This is a continuation in our Children and Minimalism series.
Creating a streamlined wardrobe for the toddler has been a long process. He received so many clothes as gifts at baby showers and of course I bought things that I liked, then handmedowns found their way to us. It was a lot to process, and a lot to discard, while coming up with a wardrobe formula that we can follow each season.
For a while I found that we had an abundance of fancy clothes. Things that were not practical for everyday wear so he wore them once or twice for a few hours before they were outgrown. Now that I am buying all of his clothing myself, I limit his nicer outfits to two bottoms, two top sets for each bottom, and one pair of shoes. In the summer we switch to shorts and one shirt – just the t-shirt or roll up the sleeves on a button down.
We are very casual west coast people so this is totally appropriate for a toddler attending church or holiday parties or other occasions where one might dress up. The only social situation we’ve encountered where this style wouldn’t fly was a, capital F, fancy wedding back east. I bought him a pair of grey slacks, borrowed a white button down shirt, and he wore his nice shoes (Converse at the time). We as adults had to dress up more, but toddlers can get away with a lot. I am very happy his outfit, which was worn once, cost only $13.
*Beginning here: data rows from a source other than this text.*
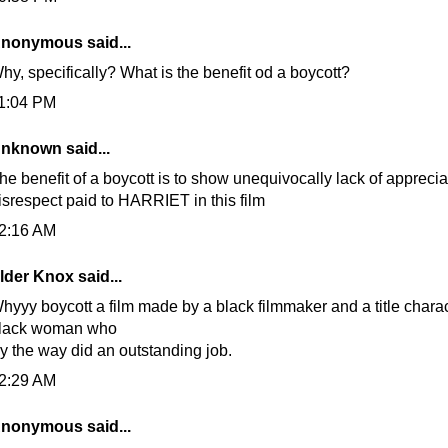
nonymous said...
hy, specifically? What is the benefit od a boycott?
1:04 PM
nknown
said...
he benefit of a boycott is to show unequivocally lack of appreciat
isrespect paid to HARRIET in this film
2:16 AM
lder Knox
said...
hyyy boycott a film made by a black filmmaker and a title chara
lack woman who
y the way did an outstanding job.
2:29 AM
nonymous said...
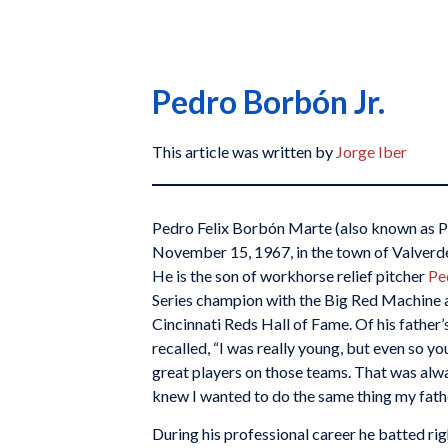
Pedro Borbón Jr.
This article was written by
Jorge Iber
Pedro Felix Borbón Marte (also known as P
November 15, 1967, in the town of Valverd
He is the son of workhorse relief pitcher
Pe
Series champion with the Big Red Machine 
Cincinnati Reds Hall of Fame. Of his father
recalled, “I was really young, but even so yo
great players on those teams. That was alw
knew I wanted to do the same thing my fathe
During his professional career he batted ri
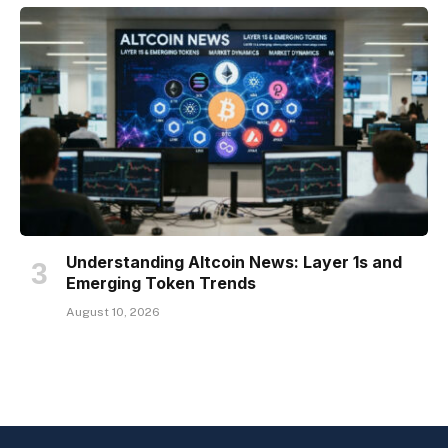
Understanding Altcoin News: Layer 1s and
Emerging Token Trends
August 10, 2026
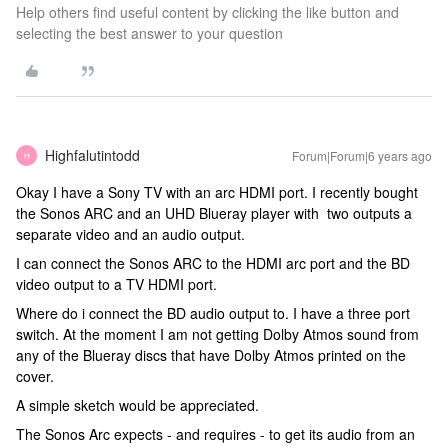
Help others find useful content by clicking the like button and
selecting the best answer to your question
Highfalutintodd
Forum|Forum|6 years ago
H
Okay I have a Sony TV with an arc HDMI port. I recently bought
the Sonos ARC and an UHD Blueray player with two outputs a
separate video and an audio output.
I can connect the Sonos ARC to the HDMI arc port and the BD
video output to a TV HDMI port.
Where do i connect the BD audio output to. I have a three port
switch. At the moment I am not getting Dolby Atmos sound from
any of the Blueray discs that have Dolby Atmos printed on the
cover.
A simple sketch would be appreciated.
The Sonos Arc expects - and requires - to get its audio from an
At his age, weekday clothing is just a step above pyjamas. He is in daycare full time. He is running, climbing, and napping and his outfits have to be comfortable in all of those activities. For winter months the uniform is knit pants, a t-shirt, and a long sleeve shirt. I try to source these items as inexpensively as possible – handmedowns, second hand stores, clearance racks – because chance are good that it will all be rags when it’s outgrown. I want him to play hard and experience new things. I don’t want his daycare teachers worrying about dirt or paint or food on his clothing.
We have seven of these outfits sets – Monday through Friday, a spare at daycare, and a spare at home. When I put clothes away I stack each outfit together with a pair of socks so there is zero decisions to be made if we are rushing in the morning. I try to make both shirts match the pants, but the shirts probably don’t match each other. The vast majority are not pieces I love, but at this age we are going for function, comfort, and affordability. In the summer we switch to knit shorts and just a t-shirt.
Since we live in Canada, footwear and outerwear change significantly with the seasons and my only rule is to be reasonable. With things like snow suits or swim suits, I buy one initially and buy a backup if it becomes a necessity. His clothing is also wearing out or it is outgrown frequently. I replace each item as needed, but our overall total stays the same. Recently I noticed his shirts getting shorter so I did a big inventory, made a list, and hit the end of season clearance racks to find replacements.
I know as he gets older he will develop opinions on his clothing, but it is my sincere (although perhaps naive) hope that we can work together within these boundaries. He can choose what to wear, we set the limit on how many outfits are allowed each season.
Much like his toys, this isn’t a truly minimalist wardrobe, it is just streamlined and practical for our needs at this time. If he wasn’t going to daycare or if we could do laundry more frequently I would probably pare it back more. Our current formula will definitely be adaptable as our life and needs change.